### ASSIGNMENT
Only the lines holding "Cuba" are wanted here; copy each from the listing.

### DATA PROVIDED
--
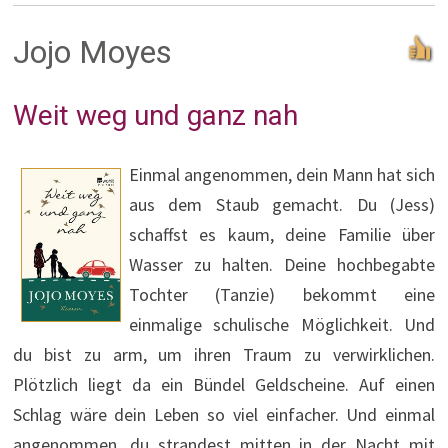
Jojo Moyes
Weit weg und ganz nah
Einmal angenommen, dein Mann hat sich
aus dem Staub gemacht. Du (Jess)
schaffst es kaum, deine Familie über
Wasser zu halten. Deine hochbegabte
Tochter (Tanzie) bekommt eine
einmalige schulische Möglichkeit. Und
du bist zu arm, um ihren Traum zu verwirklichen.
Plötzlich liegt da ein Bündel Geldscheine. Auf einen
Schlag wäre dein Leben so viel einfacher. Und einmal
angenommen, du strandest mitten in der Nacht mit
--
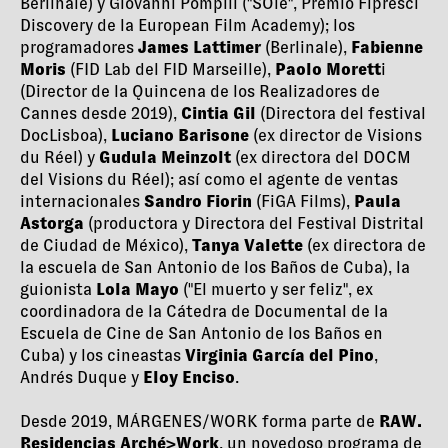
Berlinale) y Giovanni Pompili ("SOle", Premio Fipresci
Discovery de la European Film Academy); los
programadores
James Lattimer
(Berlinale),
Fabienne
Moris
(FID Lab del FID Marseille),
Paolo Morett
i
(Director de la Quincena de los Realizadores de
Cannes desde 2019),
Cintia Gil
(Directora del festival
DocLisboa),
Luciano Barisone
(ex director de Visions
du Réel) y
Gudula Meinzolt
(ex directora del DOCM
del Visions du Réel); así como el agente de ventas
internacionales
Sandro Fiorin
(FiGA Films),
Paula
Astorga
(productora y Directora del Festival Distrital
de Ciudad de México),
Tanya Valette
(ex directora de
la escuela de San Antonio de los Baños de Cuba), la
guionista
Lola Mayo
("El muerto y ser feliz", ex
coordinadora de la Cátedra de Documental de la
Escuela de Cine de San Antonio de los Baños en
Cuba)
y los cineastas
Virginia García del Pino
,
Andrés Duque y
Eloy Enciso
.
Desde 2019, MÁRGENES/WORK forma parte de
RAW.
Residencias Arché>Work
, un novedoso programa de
--
### RESPONSE AREA
la escuela de San Antonio de los Baños de Cuba), la
Cuba)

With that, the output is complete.